Two exhibitions organized by students enrolled in UNL’s “The Body in Modern and Contemporary Art” class open Nov. 8 in the Eisentrager•Howard Gallery in Richards Hall. The class is led by Marissa Vigneault, assistant professor of practice.
Both exhibits — ”A Body Responds to a Body” and “The (multi) Pliable Body” — are open through Nov. 22. An opening reception is 5 to 7 p.m.
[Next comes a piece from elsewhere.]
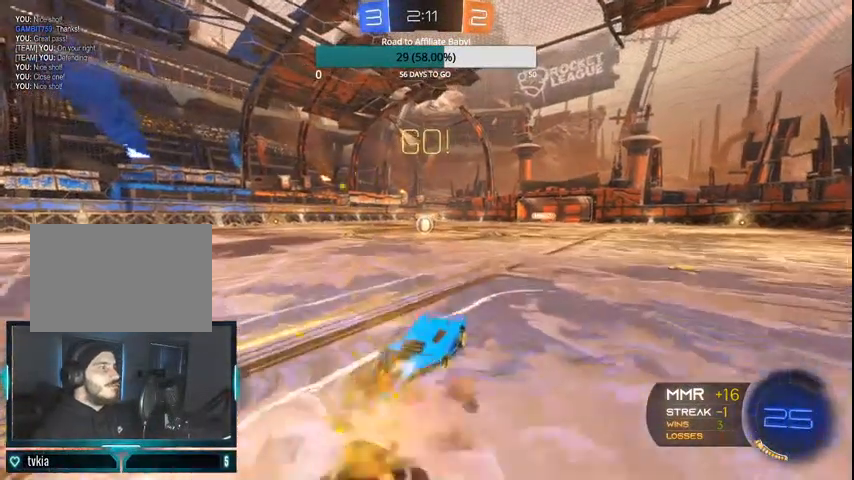
{"buttons": ["CIRCLE", "R2"], "left_stick": "left", "right_stick": "center", "events": [[67, "left_stick", "left"], [267, "CROSS", "up"]]}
Nov. 8 in the gallery.
“A Body Responds to a Body” includes work by current UNL Master of Fine Arts students created in response to paintings currently on display in the Sheldon Museum of Art’s permanent collection gallery.
The artists, working in a variety of media including painting, ceramics, photography and printmaking, each chose one work from the Sheldon. Current Master of Arts students in art history and English wrote accompanying text elaborating on the connections between the pieces.
Paintings featured include Edward Hopper’s “Room in New York” and Mark Rothko’s “Yellow Band.”
The exhibit includes work by students Alexandra Alberda, Avi Arenfeld, Amanda Breitbach, Patricia Davis, Meryl Engler, Keith Graham, Chadric Harms, Allen Morris, Liana Owad, Erin Schoenbeck, Adrienne Smart, Kelly Stading, Hiromi Stephens, Joyce Taylor and Gabe Valdez. The writings are by Sade’ Ayorinde, Britiany Dougherty, Eric Himmelberger, Edwardo Rios and Paula Rotschafer.
The second exhibition, “The (multi) Pliable Body,” features recent and new work by UNL Master of Fine Arts alumnae Victoria Hoyt, Emma Nishimura and Ying Zhu.
Each artist, while vastly different in their approach, is united through reference to the pliable nature of the body, both physically and psychologically.
Hoyt employs acrylic, gouache, watercolor and ink in the creation of her large paintings on paper, which suggest the subversive and transformative efforts of the body. Nishimura’s installation Vestige includes 13 diaphanous paper garments suspended from the ceiling, echoing the forms of bodies that were once there and now can’t quite be remembered. Zhu’s Sad People Dance Too incorporates fabric, thread and a mirror, inviting the viewer to move their body around the piece while catching a glimpse of their own fragmented self in reflective surface.
The exhibition includes essays on the work by art history students Jeri Dobos, Jacqueline Spackman and Archana Verma.
The Eisentrager•Howard Gallery is located on the first floor of Richards Hall. Gallery hours are 12:30 to 4:30 p.m. weekdays. Admission is free and open to the public.